Pictures stay out. Everything else in the listing below gets written out exactly.

-- Opening Marker --

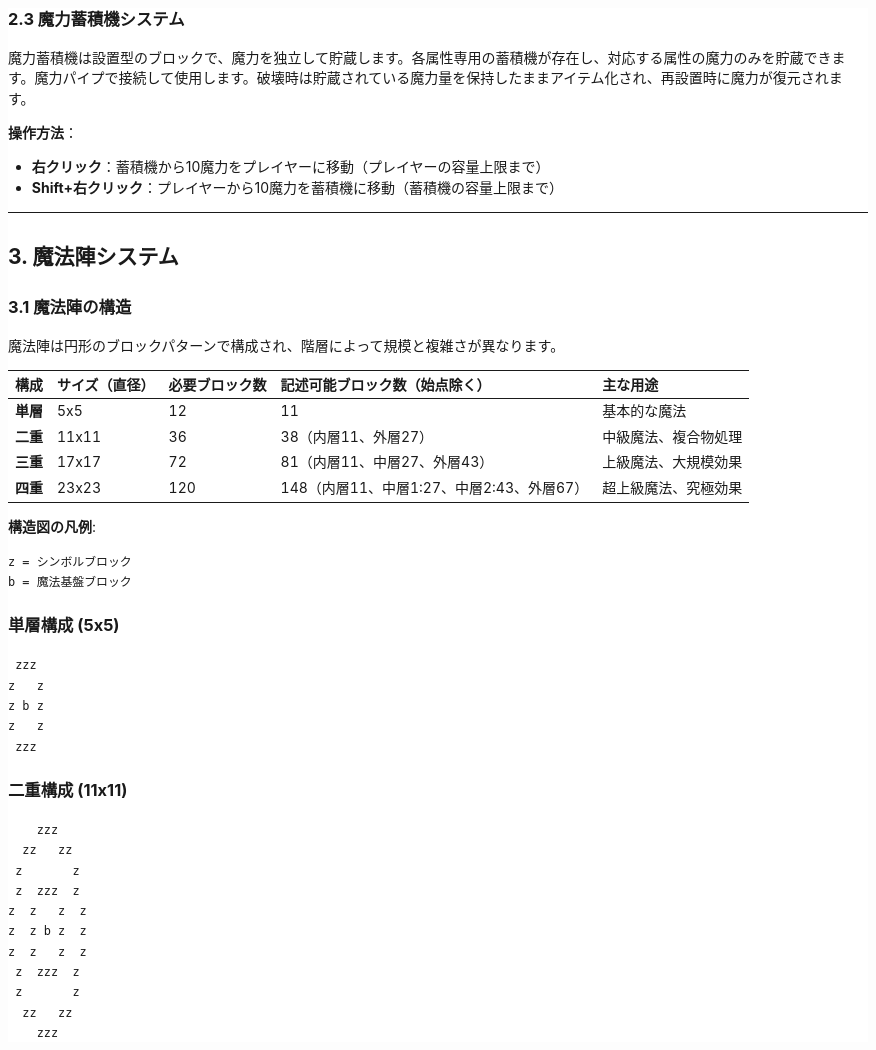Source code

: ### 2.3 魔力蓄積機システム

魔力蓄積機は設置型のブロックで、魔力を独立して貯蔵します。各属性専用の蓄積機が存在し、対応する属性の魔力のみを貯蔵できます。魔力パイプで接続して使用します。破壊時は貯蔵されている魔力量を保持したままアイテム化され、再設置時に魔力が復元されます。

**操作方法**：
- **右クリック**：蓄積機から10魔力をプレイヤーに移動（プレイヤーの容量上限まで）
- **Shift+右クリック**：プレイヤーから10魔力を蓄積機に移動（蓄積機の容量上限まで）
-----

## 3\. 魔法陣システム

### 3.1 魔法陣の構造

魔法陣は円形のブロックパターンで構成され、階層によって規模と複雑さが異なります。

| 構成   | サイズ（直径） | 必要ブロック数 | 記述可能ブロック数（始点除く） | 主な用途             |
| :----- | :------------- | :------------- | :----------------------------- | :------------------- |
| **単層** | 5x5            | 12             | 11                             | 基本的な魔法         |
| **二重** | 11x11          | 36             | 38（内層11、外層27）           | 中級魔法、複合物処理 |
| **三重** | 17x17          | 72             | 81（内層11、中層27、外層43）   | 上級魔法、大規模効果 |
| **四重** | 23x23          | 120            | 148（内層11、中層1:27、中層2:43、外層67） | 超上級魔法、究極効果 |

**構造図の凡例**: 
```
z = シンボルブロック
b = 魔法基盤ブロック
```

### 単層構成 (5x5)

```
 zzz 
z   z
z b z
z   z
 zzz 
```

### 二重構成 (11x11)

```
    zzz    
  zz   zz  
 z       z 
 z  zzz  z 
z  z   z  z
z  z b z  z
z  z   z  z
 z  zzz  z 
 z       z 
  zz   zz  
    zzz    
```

-- Closing Marker --

#### RESPONSE
Source code

: ### 2.3 魔力蓄積機システム

魔力蓄積機は設置型のブロックで、魔力を独立して貯蔵します。各属性専用の蓄積機が存在し、対応する属性の魔力のみを貯蔵できます。魔力パイプで接続して使用します。破壊時は貯蔵されている魔力量を保持したままアイテム化され、再設置時に魔力が復元されます。

**操作方法**：
- **右クリック**：蓄積機から10魔力をプレイヤーに移動（プレイヤーの容量上限まで）
- **Shift+右クリック**：プレイヤーから10魔力を蓄積機に移動（蓄積機の容量上限まで）
-----

## 3\. 魔法陣システム

### 3.1 魔法陣の構造

魔法陣は円形のブロックパターンで構成され、階層によって規模と複雑さが異なります。

| 構成   | サイズ（直径） | 必要ブロック数 | 記述可能ブロック数（始点除く） | 主な用途             |
| :----- | :------------- | :------------- | :----------------------------- | :------------------- |
| **単層** | 5x5            | 12             | 11                             | 基本的な魔法         |
| **二重** | 11x11          | 36             | 38（内層11、外層27）           | 中級魔法、複合物処理 |
| **三重** | 17x17          | 72             | 81（内層11、中層27、外層43）   | 上級魔法、大規模効果 |
| **四重** | 23x23          | 120            | 148（内層11、中層1:27、中層2:43、外層67） | 超上級魔法、究極効果 |

**構造図の凡例**: 
```
z = シンボルブロック
b = 魔法基盤ブロック
```

### 単層構成 (5x5)

```
 zzz 
z   z
z b z
z   z
 zzz 
```

### 二重構成 (11x11)

```
    zzz    
  zz   zz  
 z       z 
 z  zzz  z 
z  z   z  z
z  z b z  z
z  z   z  z
 z  zzz  z 
 z       z 
  zz   zz  
    zzz    
```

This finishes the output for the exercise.